The Importance of Closing the Front Gate
I recently came across a story in the news about a new type of virus, named ‘Chameleon’, which seeks to gain access to the networks of people who hadn’t changed their admin passcode on their WiFi.
They might have changed the WiFi key, but the admin password was left with the default one – probably something like ‘password’.
Once it gains access, the virus spreads like wildfire from unprotected network to unprotected network – all by rewriting the firmware on the wireless access point with new code.
Thankfully Chameleon is in the hands of the good guys, having been created by researchers in Liverpool to prove a point. Now that they have demonstrated the threat, they are looking at creating a product that will prevent similar hacking attempts. This would purportedly get around the problem of users not updating their security settings themselves.
This kind of vulnerability – leaving default passwords unchanged – made me think of a particular scene in the second Lord of the Rings film – The Two Towers.
Towards the end of the film is the climactic battle at Helm’s Deep – a supposedly impenetrable fortress, under the current ownership of the people of Rohan.
Helm’s Deep has but one weakness. Its outer walls are solid rock, except for a small gap at its base which is “little more than a drain”. The bad guys, the Uruk-Hai, who are attempting to destroy every man, woman and child in Rohan, exploit this weakness by, well, blowing it up.
The Uruk-Hai spill into the fortress like Friday night pub goers at 5pm.
My point is that you can make your IT network the strongest fortress in the world – multiple verification logins, restrictive access, monitoring… the lot.
However, if you leave the front gate open, you will never be as secure as you want to be.
At TSG we would look to change the default WiFi passwords for our customers, but what about people using their home network to work remotely?
Once hackers get control of your files there’s no telling what they’ll do with them, and they may even hold you to ransom for them.
Accessing your work folders using an unprotected WiFi hub is a very good way of letting them in.
And now to a story where, unfortunately, the virus is very much in the control of the bad guys.
What’sApp has made the headlines in recent weeks for its arguably ludicrous selling tag of $19b to Facebook.
What hasn’t had quite made so many headlines is a fake desktop version of the app being released.

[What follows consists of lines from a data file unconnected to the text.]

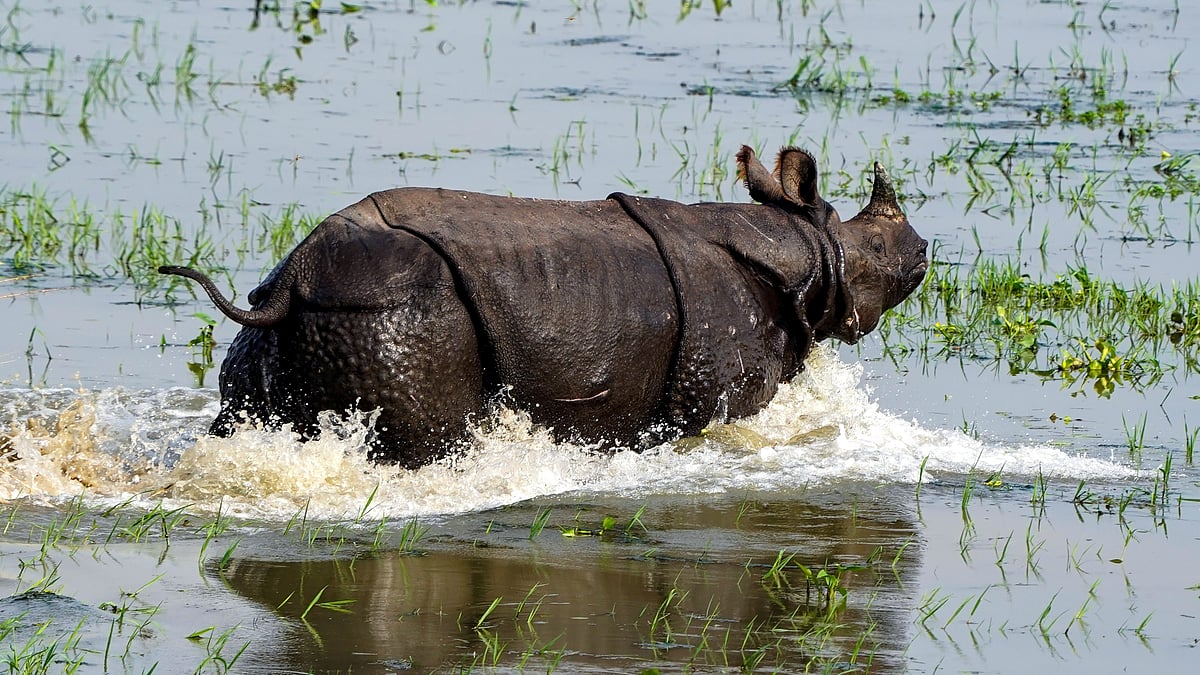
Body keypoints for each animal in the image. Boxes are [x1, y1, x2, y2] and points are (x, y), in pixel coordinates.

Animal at [160, 145, 927, 467]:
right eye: (878, 245)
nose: (923, 250)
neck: (807, 250)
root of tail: (296, 278)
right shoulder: (715, 391)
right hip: (393, 314)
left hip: (291, 315)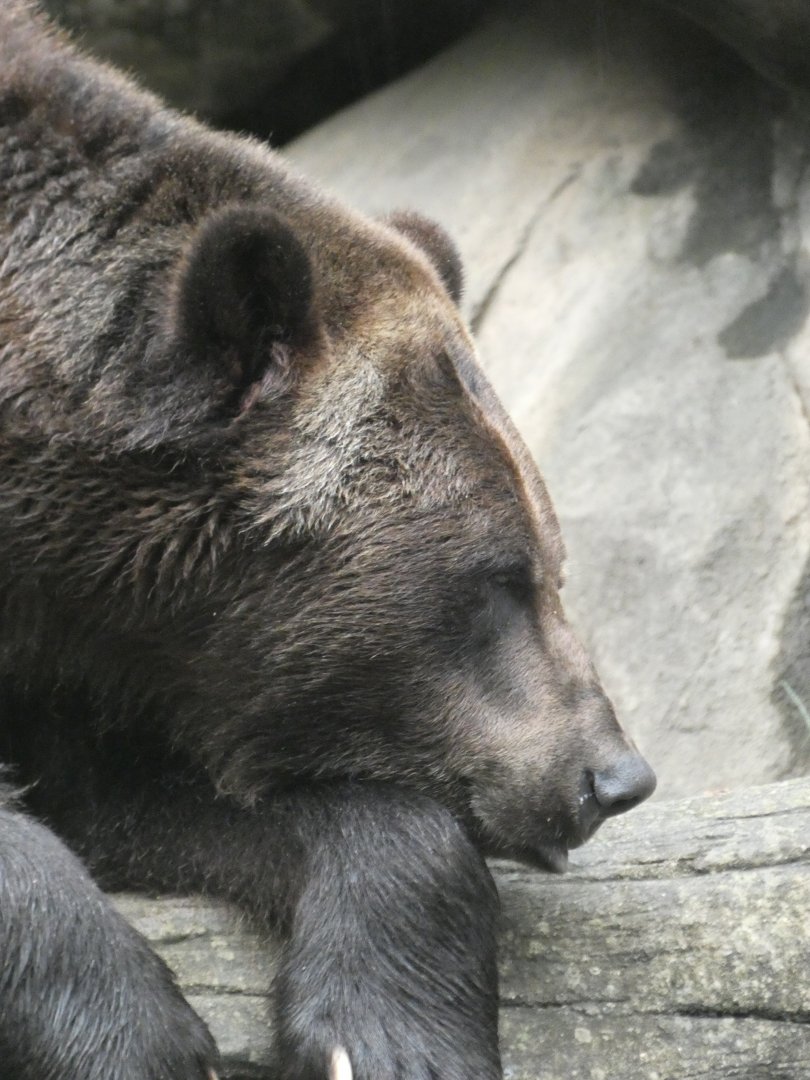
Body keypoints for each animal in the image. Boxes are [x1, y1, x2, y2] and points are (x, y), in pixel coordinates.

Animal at [0, 3, 656, 1078]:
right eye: (495, 578)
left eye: (553, 566)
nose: (613, 776)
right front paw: (136, 1036)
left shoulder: (102, 668)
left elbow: (171, 794)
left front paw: (392, 1032)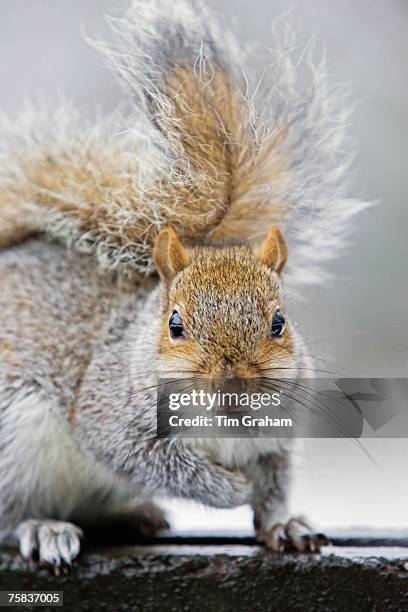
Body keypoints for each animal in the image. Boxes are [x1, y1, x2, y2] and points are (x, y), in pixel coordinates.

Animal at [0, 1, 366, 572]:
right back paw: (42, 527)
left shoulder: (277, 439)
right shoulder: (111, 417)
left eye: (280, 323)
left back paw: (133, 515)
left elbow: (275, 485)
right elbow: (154, 462)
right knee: (10, 514)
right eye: (174, 325)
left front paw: (283, 523)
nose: (233, 387)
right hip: (13, 446)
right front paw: (228, 489)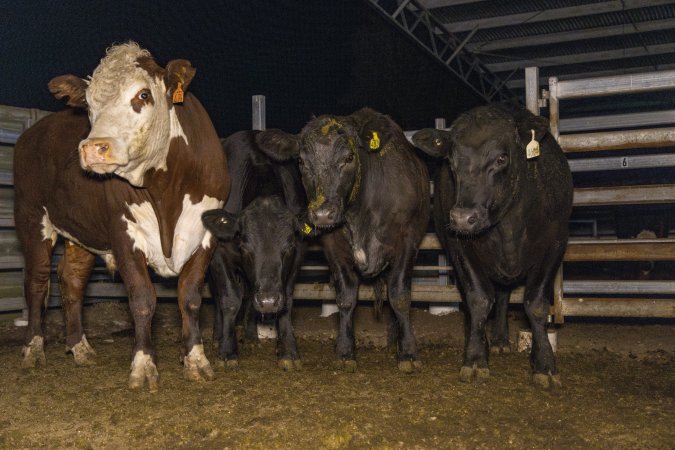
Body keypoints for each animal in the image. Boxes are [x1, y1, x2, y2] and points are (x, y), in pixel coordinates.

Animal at [12, 42, 230, 390]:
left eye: (143, 94)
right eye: (88, 104)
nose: (93, 147)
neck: (166, 190)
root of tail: (33, 133)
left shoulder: (207, 233)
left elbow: (191, 296)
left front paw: (195, 360)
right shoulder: (124, 232)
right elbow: (142, 300)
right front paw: (143, 366)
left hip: (80, 231)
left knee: (72, 280)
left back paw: (80, 348)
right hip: (32, 218)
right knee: (37, 281)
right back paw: (33, 349)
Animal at [201, 130, 306, 370]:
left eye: (288, 246)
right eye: (245, 246)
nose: (267, 302)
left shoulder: (297, 257)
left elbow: (287, 301)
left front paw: (288, 351)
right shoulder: (220, 253)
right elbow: (229, 299)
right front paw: (227, 351)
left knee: (250, 295)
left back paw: (250, 336)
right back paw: (218, 335)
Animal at [256, 107, 430, 370]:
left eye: (348, 158)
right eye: (301, 161)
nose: (322, 213)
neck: (360, 210)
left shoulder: (408, 240)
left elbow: (399, 295)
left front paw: (408, 353)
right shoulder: (334, 246)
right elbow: (346, 297)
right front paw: (346, 351)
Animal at [414, 103, 572, 388]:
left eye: (501, 158)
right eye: (452, 161)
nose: (463, 217)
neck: (508, 226)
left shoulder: (555, 244)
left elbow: (536, 304)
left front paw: (544, 363)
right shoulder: (459, 247)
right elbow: (479, 300)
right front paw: (476, 358)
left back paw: (500, 339)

Currently What’sApp doesn’t offer a desktop client for Mac and Windows, but hackers, pretending to be from the company, sent users (mostly based in Brazil) an email encouraging them to download a version of it.
When they did, Trojan malware was implanted on their device; designed to hack into your files and uncover passwords and data.
Over 250,000 new pieces of malicious code are being detected every day, and for every step forward in technology, malware tries to put it two steps back.
Hackers tend to prey on users who are simply trying to make their lives easier, or are not truly aware of the real security implications (another story this week tells of 300,000 routers being taken over through lack of security and loopholes in software).
Critically, users need to make sure that they close that front gate. Spending lots of cash on building a solid rock wall won’t make any difference if something obvious gets overlooked, which then creates a much easier way in.
I used the Lord of the Rings analogy before but you could always use the classic Death Star/ unshielded exhaust port which my colleague Mike Tudor blogs about in ‘Is your business like the Death Star?’